Racism and Public Health

Early in July the city of Memphis unanimously passed a resolution declaring racism a public health crisis. In 1866 Memphis was the site of a massacre where dozens of black people were raped and killed by white terrorists and in 1968 it was where Martin Luther King Jr. was assassinated, thus drawing a line from the past to the present at a time when coronavirus is disproportionately affecting Black residents. Over 50 cities have passed similar resolutions declaring racism a public health crisis, these cities are in urban centers, as well in in rural areas, with various sizes and demographics,  such as a cluster of small towns in Connecticut, and contain surprises such as the Douglas County Board of Health in Nebraska.

In June an editorial in the New England Journal of Medicine addressed the health effects of being subjected to racism and discrimination and declared that they can lead to brain disease, “accelerate aging and impede vascular and renal function” thus drawing attention to the stresses and difficulties affecting African Americans and other minority populations. The resolutions are not binding, yet their impetus being inspired by the research of scientific journals nevertheless make them one step on our journey to redress the wrongs of racism.

Deforestation and Viruses

Beef, soy, palm oil and wood products are four commodities that lead to a push towards deforestation. Besides the known ecological benefits of lush vegetation in such places as tropical rain-forests, scientists are now putting together a revealing, if disturbing scenario. At the edges of the world’s rain-forests deforestation is bringing people in closer contact with animals. Their habitats are being destroyed, they ravage for places to go and eat, and end up closer to humans. A consequence besides the hardship to the animal life is that this closer contact makes humans more susceptible to the viruses these animals or insects carry. Mosquitoes we know carry malaria, but they also hover over monkeys who may carry certain viruses and thus the mosquitoes carry them from the monkeys to humans. Yellow fever can be thus transmitted. Several diseases each have their trajectory, Venezuelan equine encephalitis, for example, can be traced to rodents. Ebola, is another disease that stems from contacts with humans at the forest‘s edge. Corona-virus as we know falls into that category too. The Sunda Pangolin who is able to survive in pockets of forests has contacts with animals such as bats which have contacts with humans, but the Sunda Pangolin, prized for its meat, skin and scales is also poached and illegally brought to Malaysia and Viet Nam and then into China, and there in a Wuhan wet market researchers think the corona-virus began.

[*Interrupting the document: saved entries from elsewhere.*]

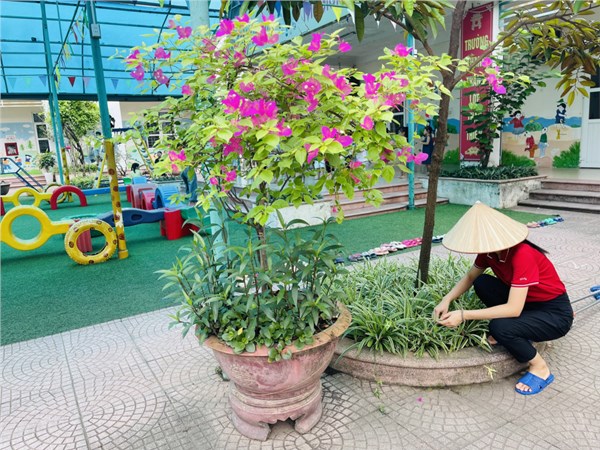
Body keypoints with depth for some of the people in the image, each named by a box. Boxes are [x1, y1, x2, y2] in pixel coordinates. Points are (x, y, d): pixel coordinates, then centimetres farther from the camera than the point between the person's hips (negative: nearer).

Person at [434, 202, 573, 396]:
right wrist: (446, 300, -13)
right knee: (482, 283, -12)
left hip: (555, 314, -7)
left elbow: (513, 309, -34)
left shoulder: (522, 255, -32)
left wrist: (463, 315, -34)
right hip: (527, 302, 7)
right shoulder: (490, 249, -10)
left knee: (500, 326, -30)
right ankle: (508, 335, 4)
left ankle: (540, 369, -3)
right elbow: (470, 277, 4)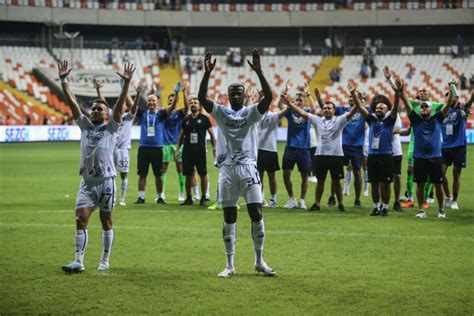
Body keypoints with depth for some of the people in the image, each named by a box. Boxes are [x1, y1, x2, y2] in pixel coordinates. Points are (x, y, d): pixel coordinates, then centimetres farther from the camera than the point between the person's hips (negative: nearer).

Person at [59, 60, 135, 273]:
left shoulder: (111, 127, 1)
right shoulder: (84, 125, 8)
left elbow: (120, 104, -10)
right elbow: (72, 102, 4)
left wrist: (126, 83, -20)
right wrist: (63, 81, -2)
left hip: (106, 181, -2)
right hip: (87, 182, 2)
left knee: (106, 221, 7)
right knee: (80, 220, -7)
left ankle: (105, 261, 14)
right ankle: (78, 261, -7)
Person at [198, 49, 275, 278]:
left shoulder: (252, 113, 2)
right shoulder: (222, 113, 7)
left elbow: (268, 96, -14)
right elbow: (201, 98, -6)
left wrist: (258, 72, -23)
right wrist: (207, 73, -16)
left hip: (248, 167, -1)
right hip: (227, 169, 1)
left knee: (256, 214, -5)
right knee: (229, 218, 4)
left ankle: (259, 261, 9)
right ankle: (230, 265, 10)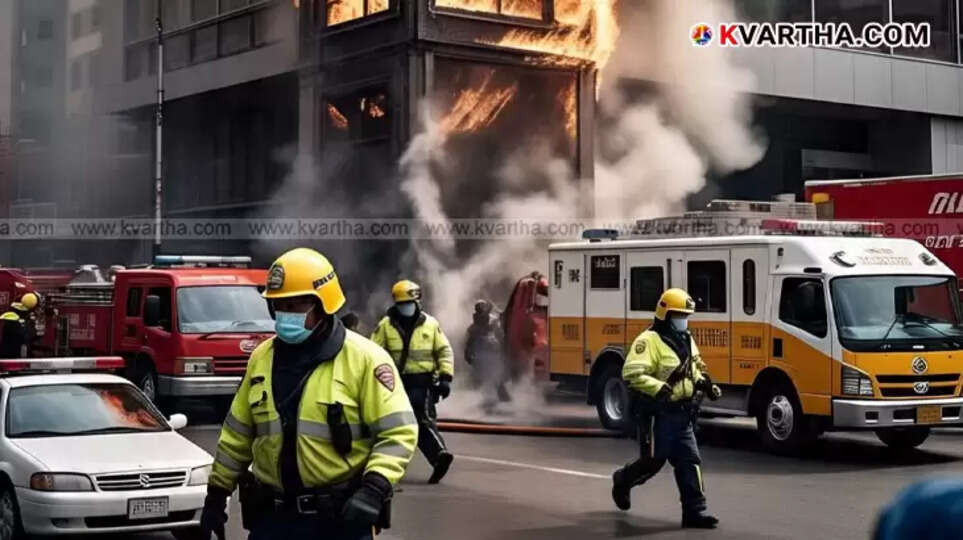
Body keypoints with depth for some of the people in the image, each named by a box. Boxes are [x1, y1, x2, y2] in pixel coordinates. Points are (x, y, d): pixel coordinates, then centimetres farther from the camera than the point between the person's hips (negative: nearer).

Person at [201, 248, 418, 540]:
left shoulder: (363, 358, -8)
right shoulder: (261, 358, 9)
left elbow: (398, 431, -10)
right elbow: (237, 434, 17)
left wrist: (375, 488, -23)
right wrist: (217, 493, 17)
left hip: (343, 516, -5)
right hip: (274, 515, 5)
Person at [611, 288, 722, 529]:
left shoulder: (686, 340, 12)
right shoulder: (649, 340, -16)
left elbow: (694, 368, 29)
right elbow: (631, 374, -25)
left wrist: (704, 383, 9)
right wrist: (659, 388, -33)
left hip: (682, 412, 8)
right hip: (657, 412, -8)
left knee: (689, 461, 1)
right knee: (653, 461, 1)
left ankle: (694, 511, 3)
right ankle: (622, 481, 30)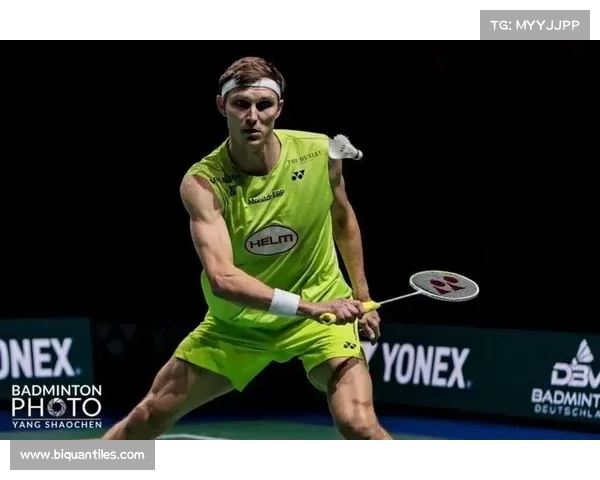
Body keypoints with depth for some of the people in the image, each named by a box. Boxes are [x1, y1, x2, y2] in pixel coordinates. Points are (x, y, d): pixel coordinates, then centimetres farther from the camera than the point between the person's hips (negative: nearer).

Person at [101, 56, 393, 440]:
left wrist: (362, 297, 9)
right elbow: (222, 277, -35)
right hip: (235, 322, 1)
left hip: (323, 309, 0)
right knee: (149, 417, 7)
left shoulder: (320, 152, -16)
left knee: (359, 426, -23)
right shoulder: (202, 182, -22)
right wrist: (307, 306, -45)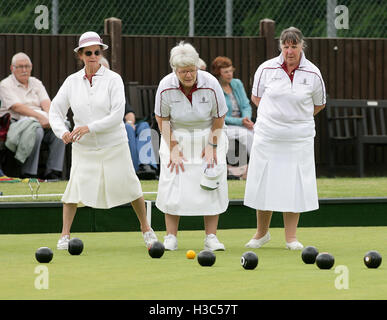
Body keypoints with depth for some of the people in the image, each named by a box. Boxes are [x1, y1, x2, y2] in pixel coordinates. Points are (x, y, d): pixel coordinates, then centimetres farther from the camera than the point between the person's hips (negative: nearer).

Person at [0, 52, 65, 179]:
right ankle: (28, 173, -33)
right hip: (16, 121, -6)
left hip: (41, 121, 6)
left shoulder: (36, 83, 20)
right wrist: (39, 117, -25)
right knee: (36, 131, -37)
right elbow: (17, 107, -14)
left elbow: (46, 103, 7)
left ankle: (53, 172, -23)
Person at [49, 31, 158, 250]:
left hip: (114, 145, -2)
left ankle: (146, 229, 22)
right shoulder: (72, 81, 4)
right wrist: (62, 131, -14)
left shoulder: (113, 79, -6)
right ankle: (65, 235, -2)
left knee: (129, 186, 2)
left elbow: (117, 115, -14)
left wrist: (90, 127, -22)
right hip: (84, 148, 2)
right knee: (76, 185, -11)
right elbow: (56, 110, 6)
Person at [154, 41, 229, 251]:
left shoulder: (210, 84, -19)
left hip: (208, 137, 0)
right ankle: (171, 237, -3)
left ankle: (211, 237, -4)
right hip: (176, 138, 0)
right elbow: (162, 119, -6)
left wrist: (212, 146, -9)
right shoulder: (166, 86, -18)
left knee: (212, 187, -8)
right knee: (172, 184, -9)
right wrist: (173, 148, -10)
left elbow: (219, 118, -6)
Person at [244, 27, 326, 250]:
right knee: (264, 182, 4)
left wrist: (297, 116, 7)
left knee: (295, 185, -1)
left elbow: (319, 104, 13)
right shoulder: (266, 69, -2)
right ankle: (262, 233, 20)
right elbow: (256, 97, 11)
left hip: (299, 138, 0)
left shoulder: (313, 73, -2)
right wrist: (278, 113, 4)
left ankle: (291, 236, 8)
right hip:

Our ignorance too often leads us to ignore the inescapable connections that exist within the planetary system of living things. Still they are there and we ought to do better understanding them.

Talk of Changes

Prompted by the protest, ideas for needed changes are being talked about, written about and thought about. Here are three examples.

The NYT has been running a series called The America We Need. In that vein, a recent editorial by David Leonhardt addressed new research documenting the wage gap between blacks and whites since the gap is as large now as it was in the 50’s during segregation. Several ideas are being put forth by economists and others: Raising the pay for all working families, asking the wealthy to let go of legacy college admissions and favorable tax treatment, which among other things increase inequality, or even adopt profit sharing plans.

The Chamber of Commerce which has become a powerful conservative lobbying group, has published a report on the opportunities gap that hinders black Americans. It highlights that for blacks unemployment is twice that of whites. Blacks represent 12% of US workers but only 9% of business owners and have a much harder time obtaining financing. The Chamber has held events trying to find solutions.

Meanwhile the BBC carried a piece by Tara Westover where she calls attention to the changes needed to build a world where we can be one people, she talks about how Covid-19 has affected minorities disproportionately and asks us to rethink changes in education, so that we can end up in a world where class, education and profession do not divide us.

It’s hard to know what the results will be but it’s encouraging that talk of changes is coming from many different sources.

Beyond Our Current Problems

I woke up one morning as many surely do with a heavy heart—the persistence of racial injustice, a mismanaged pandemic and an administration which systematically depreciates and debases democratic institutions. Then as I do every day, I looked at my email and the newsletters it contains. I learned that 81% of people in Malawi are more concerned about hunger than they are about getting the virus. In Venezuela, hearses with coffins had to stop in the middle of streets, having run out of gas which is now in very short supply. There too fear of being infected is second to hunger. In Yemen and Syria to name but two, the ruination of the countries economically and politically makes it near impossible to be able to have any kind of normalcy.  And then I realized that not since the civil rights movement has there been so much commitment and awareness to resolve racial injustice, that a vaccine, at least one, will be found and we shall be able to live more safely again, that we will eventually be rid of this administration and even if the country is in tatters by then (as it surely will) we shall still be standing. And I realized one more thing that the problems of the US will end up far more easily resolved than those of Malawi, Venezuela, Yemen or Syria.  That said, my heart is still heavy for those millions suffering unjustly.